While in vitro fertilization (IVF) is often used with women facing fertility issues or decreased egg health due to age, it is a necessary process in order to mimic what would happen naturally for one woman carrying a pregnancy and the other donating an egg. Specifically, while the donating mother is put on medications to stimulate the eggs to mature, the carrying mother is put on medications to help prepare the uterus for an embryo to implant. And once fertilization has occurred, questions such as how many embryos to transfer should be considered.


Known worldwide for his expertise in complex reproductive matters, Dr. Kolb is one of the largest providers of egg donation and surrogacy in the United States. His practice is also known for helping to develop and implement cutting-edge technologies in the genetic screening of embryos, along with new laboratory technologies and highly efficient, patient-centric treatment. He has received the Los Angeles Magazine Super Doctors award since 2010 and the European Society of Human Reproductive and Embryology award for outstanding scientific research.

So IVF is used under a number of circumstances. Certainly, within a lesbian couple where one partner’s donating and the other carrying. IVF is a very necessary part of this. But there’s many other circumstances where a woman may need in vitro fertilization. Age is a big part of this unfortunately. So women in their late ‘30s and early ‘40’s, may decide to move directly to IVF over simplifier forms of conception just due to the efficiencies of IVF. Individuals that may have blocked fallopian tubes, or a variety of other medical conditions that really make the success with things such as artificial insemination very low.

In reciprocal IVF where one partner’s gonna carry the pregnancy and the other partner is gonna donate the eggs, it’s very important that we evaluate both partners individually. For the woman donating the eggs we want to make sure her egg quality has been appropriately assessed. Her general health is good. We want to do a genetic screen just to make sure that we can avoid passing any genetic diseases to the offspring. For the woman carrying the pregnancy it’s very important that her health be in good condition. Her health exams be updated. That we do a good uterine evaluation so that when we transfer an embryo to her she has the best chance of having a successful implantation and subsequent pregnancy.

So with IVF the individual donating the eggs she will start medications on her menstrual cycle. The medications are there to stimulate the eggs to mature. She’s on those for about ten days before the egg retrieval. Her partner will start taking medications to stimulate the uterus to be receptive to having the embryos implant. Really much of what we’re doing is to duplicate what happens in nature but in a very coordinated fashion.

The egg retrieval’s very straightforward, a safe process. It’s a little bit scary because it’s something that people are not familiar with. But it should not be feared. It’s done in a surgery center. The woman undergoing the egg retrieval she has IV anesthetic, so her health is protected. From there the eggs go into the IVF laboratory.

Fertilization occurs either by mixing the sperm and eggs together; often we’ll inject sperm directly into the egg to help ensure fertilization. The embryos are typically cultured anywhere from three to five days. And then the partner carrying the pregnancy will come in and have the embryo transfer. The embryo transfer itself is very simple and straightforward. The discomfort of it should not be anything more than just having a simple pap smear. We encourage both partners to be there during the transfer. We take a very small catheter and gently put a small number of embryos into the uterus.

One very big question is how many embryos do we transfer? And ideally if you’re working with a good laboratory, a good center, you’re gonna have high quality embryos. And we want to take a very responsible approach to an embryo transfer. My general recommendation is to transfer as many embryos as you’re willing to carry pregnancies or fetuses. If this is about having one child, transfer a single embryo. You can always take the excess embryos and freeze them. With the new freezing techniques, they do very well.
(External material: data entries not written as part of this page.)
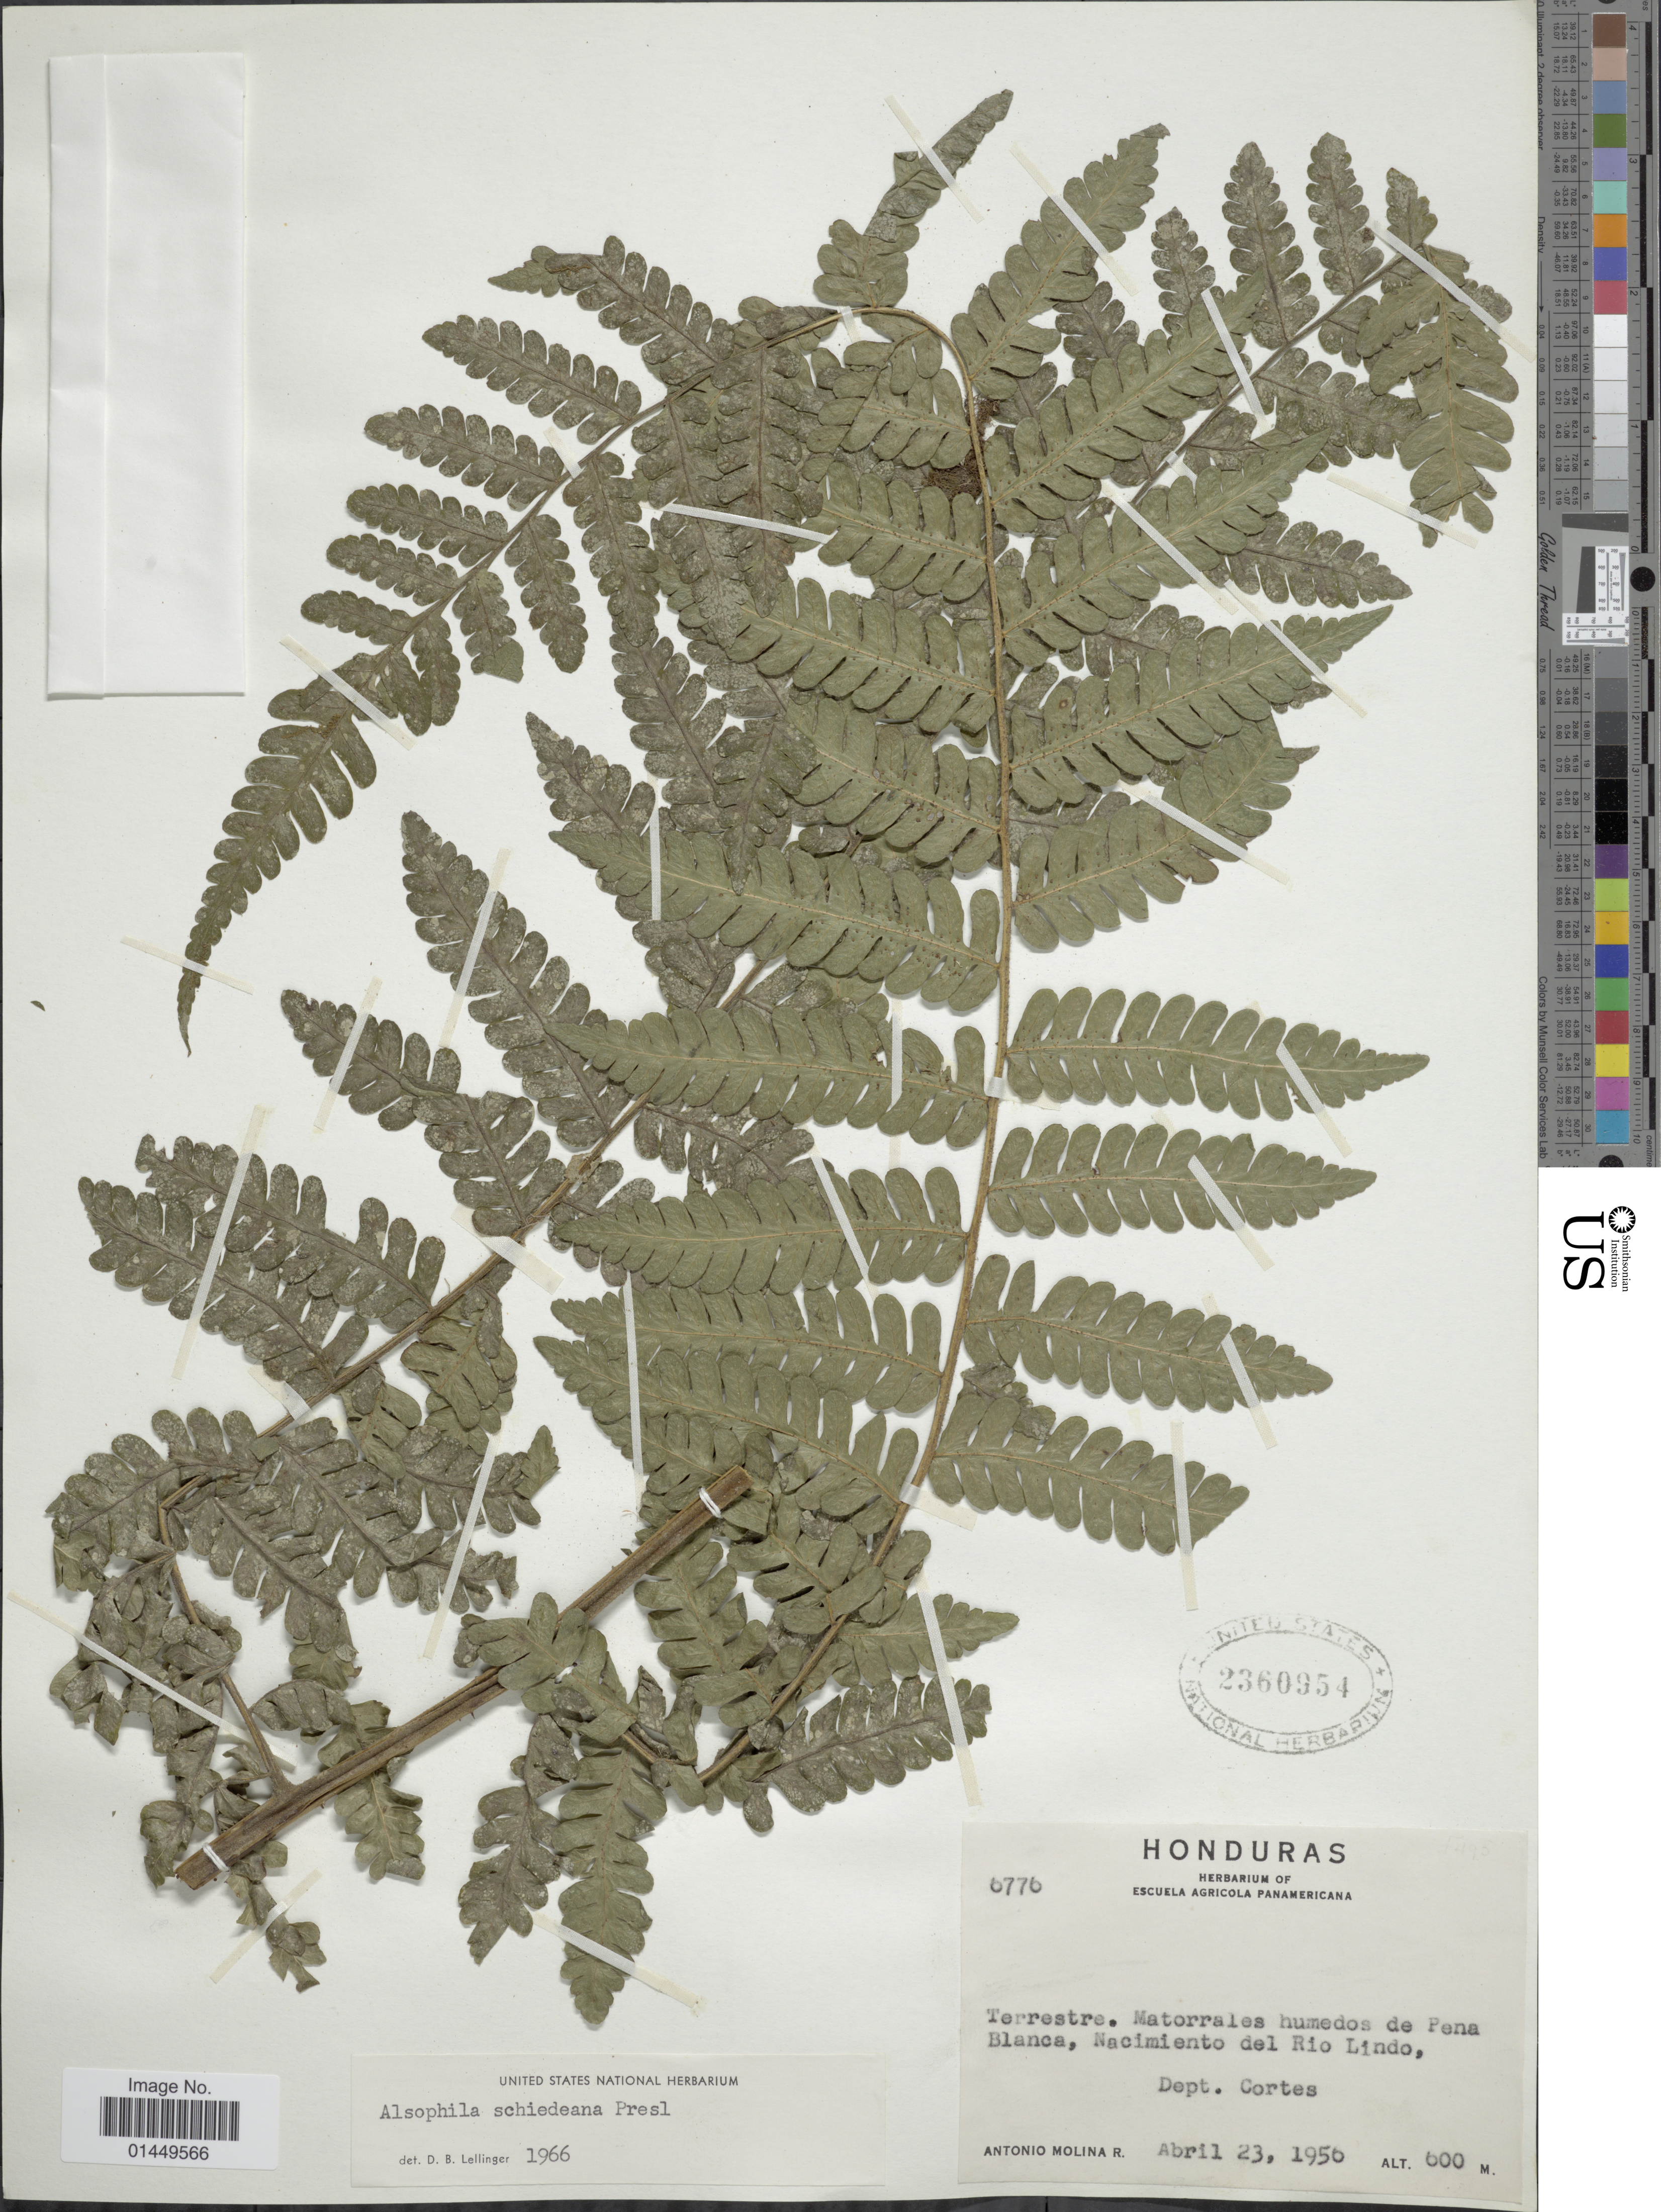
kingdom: Plantae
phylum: Tracheophyta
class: Polypodiopsida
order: Cyatheales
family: Cyatheaceae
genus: Cyathea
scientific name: Cyathea schiedeana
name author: (C. Presl) Domin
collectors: A. Molina R.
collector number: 6776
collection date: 1956-04-23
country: Honduras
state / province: Cortés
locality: Terreste, Matorrales humedos de Pena Blanca, Nacimiento del Rio Lindo, Dept. Cortes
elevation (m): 600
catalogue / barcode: US 2360954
I’d say one of the most exciting advances in the IVF laboratory is our ability to genetically screen embryos. There’s preimplantation genetic screening which is looking at the number of chromosomes present in an individual embryo. We’ll take a single cell from each embryo. If I have a healthy embryo, it should not jeopardize that embryo. And we look at all the chromosomes inside. So we can pick up things like Down Syndrome. We can pick up the gender of the embryo. Preimplantation genetic diagnosis is a little bit different. The removal of the cell occurs the same way that we can look for individual diseases within that embryo. So a couple that might have cystic fibrosis, Huntington’s disease, there’s literally hundreds of diseases that we can test for within that embryo. And the idea is, is for us to be able to select the best, healthiest embryos for transfer.

So the embryo transfer to me is one of the most exciting days in this process. It’s a day where everybody comes together. We’ll review the embryos. How the embryos are growing. The couple will get a picture of the embryos. We’ll decide which embryos and a number of embryos to transfer on that day. The partner will be in the room with the embryo transfer. We use an ultrasound to guide the catheter with the embryo into the uterus. And it’s something that the partners will watch together. So it’s actually a very loving moment for everybody in that room. We’ll watch the release of the embryos. Overall, it’s kind of a magical day and a very special moment through this process. It takes it from a very clinical to a process that’s very special.